Copy exactly the last part of the entries, starting from the line with "ring tip: (193, 169)" and including the final line.

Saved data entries
>>

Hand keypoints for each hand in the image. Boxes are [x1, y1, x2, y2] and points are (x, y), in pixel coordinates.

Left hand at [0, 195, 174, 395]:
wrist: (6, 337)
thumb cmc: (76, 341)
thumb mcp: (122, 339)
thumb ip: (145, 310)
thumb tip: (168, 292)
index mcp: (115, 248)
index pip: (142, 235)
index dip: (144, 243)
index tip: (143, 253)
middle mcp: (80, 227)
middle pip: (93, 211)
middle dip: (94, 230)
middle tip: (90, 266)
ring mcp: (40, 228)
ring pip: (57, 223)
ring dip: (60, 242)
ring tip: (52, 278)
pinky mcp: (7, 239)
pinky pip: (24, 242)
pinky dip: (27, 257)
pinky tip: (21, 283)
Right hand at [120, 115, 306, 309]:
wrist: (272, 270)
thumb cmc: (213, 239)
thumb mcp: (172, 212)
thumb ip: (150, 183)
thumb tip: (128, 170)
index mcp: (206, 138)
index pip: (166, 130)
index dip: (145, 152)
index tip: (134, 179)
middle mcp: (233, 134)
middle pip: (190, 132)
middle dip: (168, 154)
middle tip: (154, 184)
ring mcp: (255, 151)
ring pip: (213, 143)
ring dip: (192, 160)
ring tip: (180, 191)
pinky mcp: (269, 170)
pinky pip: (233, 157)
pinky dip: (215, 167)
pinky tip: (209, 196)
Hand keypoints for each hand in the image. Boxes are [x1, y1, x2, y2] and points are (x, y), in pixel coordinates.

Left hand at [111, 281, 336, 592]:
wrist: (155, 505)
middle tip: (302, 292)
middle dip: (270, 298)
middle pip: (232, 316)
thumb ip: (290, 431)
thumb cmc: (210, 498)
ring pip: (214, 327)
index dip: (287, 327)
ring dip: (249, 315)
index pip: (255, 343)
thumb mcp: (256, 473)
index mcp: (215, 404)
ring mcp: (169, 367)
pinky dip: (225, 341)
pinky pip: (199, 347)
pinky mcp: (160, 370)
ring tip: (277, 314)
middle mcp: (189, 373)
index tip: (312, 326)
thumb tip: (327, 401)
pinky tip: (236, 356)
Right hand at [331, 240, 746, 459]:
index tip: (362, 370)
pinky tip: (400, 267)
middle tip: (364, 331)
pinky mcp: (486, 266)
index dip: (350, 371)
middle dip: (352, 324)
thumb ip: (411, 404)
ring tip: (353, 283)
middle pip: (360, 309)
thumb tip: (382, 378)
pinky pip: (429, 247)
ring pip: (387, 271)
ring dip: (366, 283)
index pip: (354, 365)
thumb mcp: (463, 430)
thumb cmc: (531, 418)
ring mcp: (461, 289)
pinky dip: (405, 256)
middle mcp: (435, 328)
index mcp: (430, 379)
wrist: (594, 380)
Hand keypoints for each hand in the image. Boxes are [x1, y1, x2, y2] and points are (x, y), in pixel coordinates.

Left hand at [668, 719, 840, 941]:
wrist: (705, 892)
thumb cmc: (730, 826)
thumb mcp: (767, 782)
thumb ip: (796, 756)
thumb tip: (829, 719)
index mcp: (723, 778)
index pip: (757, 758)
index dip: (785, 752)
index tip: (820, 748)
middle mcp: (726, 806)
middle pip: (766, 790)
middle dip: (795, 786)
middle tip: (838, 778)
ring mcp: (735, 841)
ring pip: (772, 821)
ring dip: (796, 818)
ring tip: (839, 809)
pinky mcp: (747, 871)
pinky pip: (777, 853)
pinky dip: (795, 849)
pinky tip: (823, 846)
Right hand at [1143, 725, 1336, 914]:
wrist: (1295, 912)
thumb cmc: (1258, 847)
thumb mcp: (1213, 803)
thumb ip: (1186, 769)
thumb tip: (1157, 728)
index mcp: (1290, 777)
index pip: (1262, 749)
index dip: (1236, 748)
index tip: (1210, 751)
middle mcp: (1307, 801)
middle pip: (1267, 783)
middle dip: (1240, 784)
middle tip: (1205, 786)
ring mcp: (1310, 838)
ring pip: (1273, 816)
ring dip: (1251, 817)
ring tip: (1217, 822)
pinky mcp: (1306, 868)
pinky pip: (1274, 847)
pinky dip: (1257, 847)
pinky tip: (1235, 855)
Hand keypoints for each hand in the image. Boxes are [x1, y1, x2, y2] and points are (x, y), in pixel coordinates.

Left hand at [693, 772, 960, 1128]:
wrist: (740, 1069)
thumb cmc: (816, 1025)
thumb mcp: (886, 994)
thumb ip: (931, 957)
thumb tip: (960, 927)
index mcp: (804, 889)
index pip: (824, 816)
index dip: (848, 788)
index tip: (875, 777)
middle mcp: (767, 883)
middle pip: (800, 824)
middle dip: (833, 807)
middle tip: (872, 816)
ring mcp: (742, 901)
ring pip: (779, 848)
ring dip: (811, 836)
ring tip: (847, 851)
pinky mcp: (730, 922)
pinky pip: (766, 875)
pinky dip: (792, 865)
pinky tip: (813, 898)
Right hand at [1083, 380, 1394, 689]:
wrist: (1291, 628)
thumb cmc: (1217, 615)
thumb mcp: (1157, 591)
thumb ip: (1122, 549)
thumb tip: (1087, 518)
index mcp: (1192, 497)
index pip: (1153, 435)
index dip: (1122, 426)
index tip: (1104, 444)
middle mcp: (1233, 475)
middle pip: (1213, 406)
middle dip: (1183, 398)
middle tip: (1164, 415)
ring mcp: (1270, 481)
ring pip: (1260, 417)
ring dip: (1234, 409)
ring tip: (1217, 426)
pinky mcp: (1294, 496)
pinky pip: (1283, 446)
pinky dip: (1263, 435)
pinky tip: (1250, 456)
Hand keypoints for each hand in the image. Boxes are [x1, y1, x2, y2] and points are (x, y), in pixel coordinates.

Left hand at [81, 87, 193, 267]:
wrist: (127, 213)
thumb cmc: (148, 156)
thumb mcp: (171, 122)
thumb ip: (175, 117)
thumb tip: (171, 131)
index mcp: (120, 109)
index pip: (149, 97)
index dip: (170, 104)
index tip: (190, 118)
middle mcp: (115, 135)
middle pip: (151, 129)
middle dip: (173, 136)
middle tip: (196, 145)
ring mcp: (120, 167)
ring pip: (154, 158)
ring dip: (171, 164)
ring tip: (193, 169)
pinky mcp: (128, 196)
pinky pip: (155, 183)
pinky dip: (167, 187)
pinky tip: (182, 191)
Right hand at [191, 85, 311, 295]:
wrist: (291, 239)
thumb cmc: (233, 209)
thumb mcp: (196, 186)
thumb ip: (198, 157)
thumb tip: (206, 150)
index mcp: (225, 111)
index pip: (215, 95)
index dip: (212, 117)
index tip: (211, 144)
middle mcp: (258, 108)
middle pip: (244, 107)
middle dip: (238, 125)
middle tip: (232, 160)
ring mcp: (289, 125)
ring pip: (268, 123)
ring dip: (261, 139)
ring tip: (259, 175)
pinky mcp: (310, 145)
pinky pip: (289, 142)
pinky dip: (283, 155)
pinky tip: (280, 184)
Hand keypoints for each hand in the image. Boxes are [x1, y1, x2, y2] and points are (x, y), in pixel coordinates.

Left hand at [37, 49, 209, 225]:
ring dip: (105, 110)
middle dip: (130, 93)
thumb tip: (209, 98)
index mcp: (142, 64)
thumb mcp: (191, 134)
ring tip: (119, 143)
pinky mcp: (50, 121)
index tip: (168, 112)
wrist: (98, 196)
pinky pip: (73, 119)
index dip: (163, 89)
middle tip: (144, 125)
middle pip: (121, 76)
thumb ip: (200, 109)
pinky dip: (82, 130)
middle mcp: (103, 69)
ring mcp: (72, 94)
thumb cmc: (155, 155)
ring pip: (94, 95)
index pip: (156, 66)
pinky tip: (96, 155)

<<

Solved exercise.
ring tip: (193, 169)
pinky mcp: (128, 196)
pinky pip: (155, 183)
pinky dip: (167, 187)
pinky tip: (182, 191)
Right hand at [191, 85, 311, 295]:
wrist: (291, 239)
thumb cmc: (233, 209)
thumb mcp: (196, 186)
thumb ip: (198, 157)
thumb tip: (206, 150)
index mcp: (225, 111)
index pip: (215, 95)
index dip: (212, 117)
index tip: (211, 144)
middle mcp: (258, 108)
middle pip: (244, 107)
middle dip: (238, 125)
middle tip: (232, 160)
ring mcp: (289, 125)
ring pip: (268, 123)
ring dip: (261, 139)
ring tip: (259, 175)
pinky mcp: (310, 145)
pinky pip: (289, 142)
pinky dip: (283, 155)
pinky tip: (280, 184)
Hand keypoints for each hand in the image. Boxes are [x1, y1, x2, y2] and points are (x, y), in pixel coordinates.

Left hand at [37, 49, 209, 225]:
ring dip: (105, 110)
middle dip: (130, 93)
thumb tip: (209, 98)
index mcp: (142, 64)
thumb mcp: (191, 134)
ring tip: (119, 143)
pinky mcp: (50, 121)
index tip: (168, 112)
wrist: (98, 196)
pinky pip: (73, 119)
index dip: (163, 89)
middle tip: (144, 125)
middle pip: (121, 76)
thumb ip: (200, 109)
pinky dip: (82, 130)
middle mcp: (103, 69)
ring mcp: (72, 94)
thumb cmc: (155, 155)
ring pip: (94, 95)
index pip: (156, 66)
pinky tip: (96, 155)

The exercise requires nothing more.